> [Lesetext]
- - - - - - -
Urteil vom 9. November 2015  
 
Strafrechtliche Abteilung  
 
Besetzung 
Bundesrichter Denys, Präsident, 
Bundesrichterin Jacquemdoud-Rossari, 
Bundesrichter Oberholzer, 
Gerichtsschreiber Held. 
 
Verfahrensbeteiligte 
X.________, 
vertreten durch Advokat Dr. Stefan Suter, 
Beschwerdeführerin, 
 
gegen  
 
Staatsanwaltschaft des Kantons Basel-Stadt, Binningerstrasse 21, 4051 Basel, 
Beschwerdegegnerin. 
 
Gegenstand 
Strafzumessung, bedingte bzw. teilbedingte Strafe (mehrfache Förderung der rechtswidrigen Ein- und Ausreise von Ausländerinnen und Ausländern), 
 
Beschwerde gegen das Urteil des Appellationsgerichts des Kantons Basel-Stadt, Ausschuss, vom 6. Februar 2015. 
 
 
Sachverhalt:  
 
A.  
X.________ ist u.a Eigentümerin einer Liegenschaft in der A.________-Strasse in Basel, in der sie zwischen Juli 2011 und 12. Juli 2012 Zimmer/Wohnungen an Frauen ohne ausländerrechtliche Aufenthalts- und/oder Arbeitsbewilligungen vermietete und von diesen zur Erbringung sexueller Dienstleistungen genutzt wurden. Die der illegalen Prostitution nachgehenden Ausländerinnen knüpften die Kontakte mit ihren Kunden in der sich im Erdgeschoss der Liegenschaft von der B.________ GmbH betriebenen Bar, deren Mehrheitsgesellschafterin und Geschäftsführerin X.________ bis zum 2. September 2013 war. 
 
B.  
Das Appellationsgericht des Kantons Basel-Stadt "bestätigte" am 6. Februar 2015 im Berufungsverfahren den Schuldspruch von X.________ wegen mehrfacher Förderung der rechtswidrigen Ein- und Ausreise oder des rechtswidrigen Aufenthalts von Ausländerinnen und Ausländern und der mehrfachen Beschäftigung von Ausländerinnen und Ausländern ohne Bewilligung. Es verurteilte sie zu einer unbedingten Geldstrafe von 140 Tagessätzen zu Fr. 1'140.- und einer Busse von Fr. 1'000.-.
- - - - - - -
> [Aufgabe 1]
Gib sämtliche Zeilen der Datensätze unverändert wieder. Lass dabei die Bilder weg.
- - - - - - -
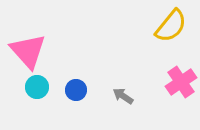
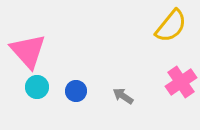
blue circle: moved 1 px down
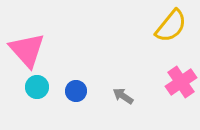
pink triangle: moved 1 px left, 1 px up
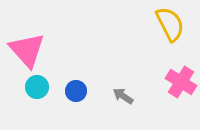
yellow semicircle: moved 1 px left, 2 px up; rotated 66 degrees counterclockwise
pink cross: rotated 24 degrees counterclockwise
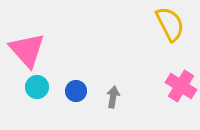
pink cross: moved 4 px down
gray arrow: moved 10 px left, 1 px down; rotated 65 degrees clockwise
- - - - - - -
> [Aufgabe 2]
Fasse den Absatz im Lesetext, der mit „Das Appellationsgericht des Kantons Basel-Stadt“ beginnt, als knappe Liste mit seinen wesentlichen Fakten zusammen.

> [Lösung 1]
blue circle: moved 1 px down
pink triangle: moved 1 px left, 1 px up
yellow semicircle: moved 1 px left, 2 px up; rotated 66 degrees counterclockwise
pink cross: rotated 24 degrees counterclockwise
pink cross: moved 4 px down
gray arrow: moved 10 px left, 1 px down; rotated 65 degrees clockwise

> [Lösung 2]
- Gericht und Datum: Appellationsgericht des Kantons Basel-Stadt, 6. Februar 2015, Berufungsverfahren
- Entscheid: Bestätigung des Schuldspruchs gegen X.________
- Delikte: mehrfache Förderung der rechtswidrigen Ein- und Ausreise oder des rechtswidrigen Aufenthalts von Ausländerinnen und Ausländern sowie mehrfache Beschäftigung von Ausländerinnen und Ausländern ohne Bewilligung
- Strafe: unbedingte Geldstrafe von 140 Tagessätzen zu Fr. 1'140.- und Busse von Fr. 1'000.-